REQUIRED WORK —
A: Rewrite the part of the court opinion that opens with the words containing "Michael N. Vaporis, Indiana, for" and closes with "Welfare, amicus curiae.", substituting "Philadelphia" for "Harrisburg".
B: For each statement below, say whether the court opinion supports it (yes or no), and quote the words of the court opinion that decide it: (i) Citizens signed a medical assistance provider agreement with the Department of Public Welfare in 1986. (ii) The Superior Court affirmed the trial court's order. (iii) Citizens is a for-profit corporation.
C: Continue the court opinion from the point where it stops.

TEXT —
Superior Court of Pennsylvania
Aug 29, 2002
2002 Pa. Super. 278 (Pa. Super. Ct. 2002)

Opinion

No. 1980 WDA 2001.

Filed: August 29, 2002.

Appeal from the Order of September 21, 2001 In the Court of Common Pleas, Civil Division Indiana County, No. 10386 C.D. 2001.

Michael N. Vaporis, Indiana, for appellant.

David Walulik, Pittsburgh, for appellee.

Kathleen Grogan, Harrisburg, for Pa. Department of Public Welfare, amicus curiae.

Douglas M. Wolfberg, Mechanisburg, for Ambulance Association of Pa., amicus curiae.

David B. Chontos, Turtle Creek, for Ambulance Commission of the City of McKeeport, amicus curiae.

BEFORE: LALLY-GREEN, TODD, and HESTER, JJ.


¶ 1 Citizens' Ambulance Service ("Citizens") appeals the trial court's September 21, 2001 Order sustaining the preliminary objections of Appellee Gateway Health Plan ("Gateway") on the basis that it lacked subject matter jurisdiction because Citizens had not exhausted its administrative remedies prior to filing suit in the Court of Common Pleas of Indiana County. Upon review, we reverse and remand.

¶ 2 Citizens is a not-for-profit corporation that provides emergency and non-emergency ambulance service in Indiana County and in portions of adjoining counties. Citizens is licensed by the Commonwealth of Pennsylvania to provide this service and, by law, must respond to an emergency call from the 911 dispatcher unless it is unable to do so. See 28 Pa. Code § 1005.10(e)(4). In 1986, Citizens signed a medical assistance provider agreement with the Pennsylvania Department of Public Welfare ("DPW"). This agreement obligated Citizens to accept the DPW's set reimbursement rates for covered ambulance services rendered to medical assistance recipients. At this time, DPW operated the medical assistance program on a fee for services rendered basis and contracted separately with each provider for covered services to recipients.

RECORDS SHOWN —
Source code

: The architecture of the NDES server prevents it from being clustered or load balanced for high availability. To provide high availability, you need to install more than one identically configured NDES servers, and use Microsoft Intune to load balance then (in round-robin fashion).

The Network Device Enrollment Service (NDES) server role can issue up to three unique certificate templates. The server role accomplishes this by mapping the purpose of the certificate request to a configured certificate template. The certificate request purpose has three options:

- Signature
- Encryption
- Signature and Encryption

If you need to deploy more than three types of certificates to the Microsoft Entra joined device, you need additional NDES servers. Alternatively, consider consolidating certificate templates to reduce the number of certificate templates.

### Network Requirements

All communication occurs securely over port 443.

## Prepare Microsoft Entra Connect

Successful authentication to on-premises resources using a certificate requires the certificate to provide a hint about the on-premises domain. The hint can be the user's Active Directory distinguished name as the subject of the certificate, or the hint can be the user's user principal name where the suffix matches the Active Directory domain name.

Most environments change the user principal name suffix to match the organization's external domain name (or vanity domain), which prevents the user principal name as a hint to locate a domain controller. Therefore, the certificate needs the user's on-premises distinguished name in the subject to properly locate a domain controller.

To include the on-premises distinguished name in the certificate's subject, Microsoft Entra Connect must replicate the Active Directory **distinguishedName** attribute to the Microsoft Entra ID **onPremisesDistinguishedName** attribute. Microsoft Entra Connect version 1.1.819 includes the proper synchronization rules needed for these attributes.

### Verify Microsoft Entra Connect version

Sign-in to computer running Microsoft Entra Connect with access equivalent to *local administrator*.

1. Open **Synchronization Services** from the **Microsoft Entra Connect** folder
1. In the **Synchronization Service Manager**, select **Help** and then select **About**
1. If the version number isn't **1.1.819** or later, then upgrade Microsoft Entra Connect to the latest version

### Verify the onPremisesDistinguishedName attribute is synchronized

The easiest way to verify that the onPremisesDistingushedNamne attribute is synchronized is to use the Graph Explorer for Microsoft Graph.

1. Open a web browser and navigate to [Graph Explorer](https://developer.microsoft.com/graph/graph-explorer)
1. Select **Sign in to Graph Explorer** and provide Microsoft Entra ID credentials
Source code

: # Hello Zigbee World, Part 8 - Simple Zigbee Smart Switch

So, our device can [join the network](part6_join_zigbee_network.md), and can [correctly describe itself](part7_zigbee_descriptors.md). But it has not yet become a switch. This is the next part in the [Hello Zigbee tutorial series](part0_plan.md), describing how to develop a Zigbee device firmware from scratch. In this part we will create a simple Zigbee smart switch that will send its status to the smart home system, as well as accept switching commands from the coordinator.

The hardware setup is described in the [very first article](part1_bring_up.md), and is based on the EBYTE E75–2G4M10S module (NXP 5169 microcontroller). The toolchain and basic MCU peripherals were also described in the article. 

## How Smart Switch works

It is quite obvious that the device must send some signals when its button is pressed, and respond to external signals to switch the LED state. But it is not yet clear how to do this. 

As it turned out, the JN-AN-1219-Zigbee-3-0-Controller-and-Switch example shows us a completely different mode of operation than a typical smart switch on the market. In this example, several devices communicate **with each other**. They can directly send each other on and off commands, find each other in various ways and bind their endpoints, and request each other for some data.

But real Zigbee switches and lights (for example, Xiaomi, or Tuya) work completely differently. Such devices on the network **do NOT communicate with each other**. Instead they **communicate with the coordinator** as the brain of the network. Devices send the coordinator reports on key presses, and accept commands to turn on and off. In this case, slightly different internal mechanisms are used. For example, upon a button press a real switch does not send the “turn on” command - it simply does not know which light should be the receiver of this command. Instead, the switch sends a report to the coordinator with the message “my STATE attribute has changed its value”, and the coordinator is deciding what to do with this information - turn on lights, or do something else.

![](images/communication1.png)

RESPONSES TO THE EXERCISE —
A:
Michael N. Vaporis, Indiana, for appellant.

David Walulik, Pittsburgh, for appellee.

Kathleen Grogan, Philadelphia, for Pa. Department of Public Welfare, amicus curiae.

B:
(i) Yes: "In 1986, Citizens signed a medical assistance provider agreement with the Pennsylvania Department of Public Welfare ("DPW")."
(ii) No: "Upon review, we reverse and remand."
(iii) No: "Citizens is a not-for-profit corporation"

C:
¶ 3 Gateway is a for-profit health maintenance organization. Since 1993, Gateway has contracted with DPW to provide medical services to medical assistance recipients within a specified geographic region under a managed care, as opposed to fee for service, approach. This region includes the area served by Citizens. Initially, participation in this program was optional for medical assistance recipients. In 1998, however, participation became mandatory.

Gateway entered into three separate contracts with DPW, dated April 1, 1993, May 1, 1998 and July 1, 1998, covering the applicable time period. Because the relevant provisions of these agreements are similar, if not identical, for the sake of brevity we shall refer only to the most recent of the contracts.

¶ 4 Gateway's contract with DPW obligates Gateway to "arrange for the provision of those medical and related services essential to the medical care of those individuals being served. . . ." (Healthchoices Southwest Physical Health Agreement Between Commonwealth of Pennsylvania and Gateway Health Plan, Inc. (the "DPW-Gateway Agreement"), 7/01/98, at 5.) In addition, the request for proposal upon which the DPW-Gateway Agreement is based and which is incorporated by reference into the agreement, provides that Gateway "is responsible to provide all medically necessary emergency transportation" and "must arrange medically necessary non-emergency transportation . . . through the MATP [Medical Assistance Transportation Program]." (Request for Proposal for Healthchoices Physical Health Services (the "RFP"), 10/22/97, at 55.) The record does not reveal whether Citizens is part of the MATP.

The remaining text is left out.